A recent study on the brain bioavailability of intravenously administered magnesium in patients with acute brain injury concluded that induced hypermagnesemia of 2.1 to 2.5 mmol/l only marginally increased [Mg2+]CSF  . Intravenous magnesium application was carried out for 24 hours and [Mg2+]CSF was determined at baseline, twelve, 24, and 36 hours. The maximum increase was found to be 15%. This corresponds to our data.
The issue of limited intracerebral availability of magnesium was also discussed by the authors of MASH-2  as a possible explanation for magnesium not improving outcome after aSAH. Therefore, these pharmacokinetic findings presented here are important and may serve as a basis for discussion of future preclinical and clinical investigations carried out to identify the therapeutic role of intravenous magnesium application in preventing acute or delayed brain ischemia in SAH and stroke.
As a relevant limitation of this study, and as mentioned before, the authors would like to underline that for some patients, it was not possible to collect daily samples due to technical reasons, such as clotted external drains. This could possibly lead to a collection bias and a misinterpretation of the results.

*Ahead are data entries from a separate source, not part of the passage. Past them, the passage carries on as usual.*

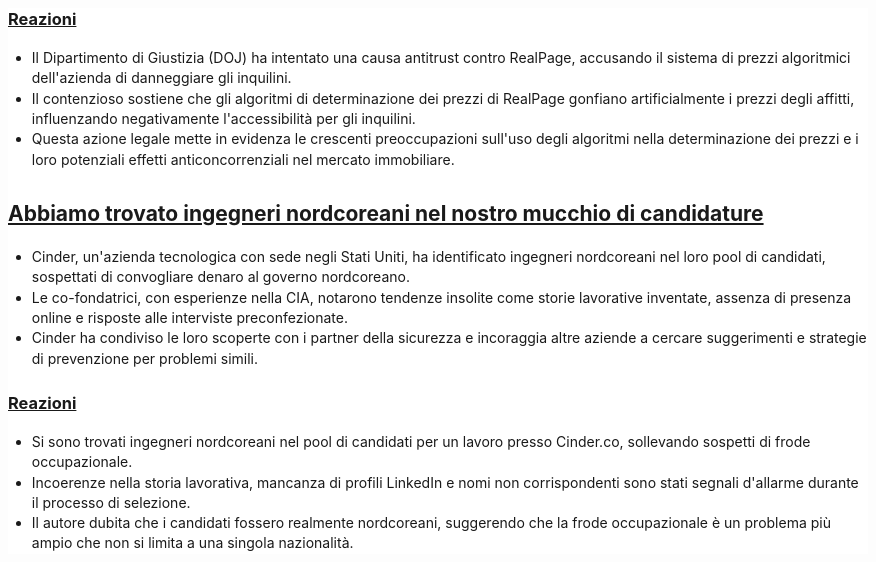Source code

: ### [Reazioni](https://news.ycombinator.com/item?id=41357557)

- Il Dipartimento di Giustizia (DOJ) ha intentato una causa antitrust contro RealPage, accusando il sistema di prezzi algoritmici dell'azienda di danneggiare gli inquilini.
- Il contenzioso sostiene che gli algoritmi di determinazione dei prezzi di RealPage gonfiano artificialmente i prezzi degli affitti, influenzando negativamente l'accessibilità per gli inquilini.
- Questa azione legale mette in evidenza le crescenti preoccupazioni sull'uso degli algoritmi nella determinazione dei prezzi e i loro potenziali effetti anticoncorrenziali nel mercato immobiliare.

## [Abbiamo trovato ingegneri nordcoreani nel nostro mucchio di candidature](https://www.cinder.co/blog-posts/north-korean-engineers-in-our-application-pile)

- Cinder, un'azienda tecnologica con sede negli Stati Uniti, ha identificato ingegneri nordcoreani nel loro pool di candidati, sospettati di convogliare denaro al governo nordcoreano.
- Le co-fondatrici, con esperienze nella CIA, notarono tendenze insolite come storie lavorative inventate, assenza di presenza online e risposte alle interviste preconfezionate.
- Cinder ha condiviso le loro scoperte con i partner della sicurezza e incoraggia altre aziende a cercare suggerimenti e strategie di prevenzione per problemi simili.

### [Reazioni](https://news.ycombinator.com/item?id=41353079)

- Si sono trovati ingegneri nordcoreani nel pool di candidati per un lavoro presso Cinder.co, sollevando sospetti di frode occupazionale.
- Incoerenze nella storia lavorativa, mancanza di profili LinkedIn e nomi non corrispondenti sono stati segnali d'allarme durante il processo di selezione.
- Il autore dubita che i candidati fossero realmente nordcoreani, suggerendo che la frode occupazionale è un problema più ampio che non si limita a una singola nazionalità.

<head>
  <meta property="og:title" content="Telegram è davvero un'app di messaggistica crittografata?" />
  <meta property="og:type" content="website" />
  <meta property="og:image" content="https://og.cho.sh/api/og/?title=Telegram%20%C3%A8%20davvero%20un'app%20di%20messaggistica%20crittografata%3F&subheading=luned%C3%AC%2026%20agosto%202024%3A%20Riassunto%20di%20Hacker%20News" />
</head>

Continuous intravenous application of magnesium sulphate results in an increase of [Mg2+]CSF and [Mg2+]MDS, the latter presumably representing an increase of [Mg2+]ecf. A significant and positive correlation of [Mg2+]serum and [Mg2+]MDS was shown. This pharmacokinetic association has not been shown before and underlines one of the therapeutic principles in induced hypermagnesemia in aSAH. Hence, these findings add to the discussion of neuroprotective and antivasospastic therapy in the context of recently failed magnesium trials.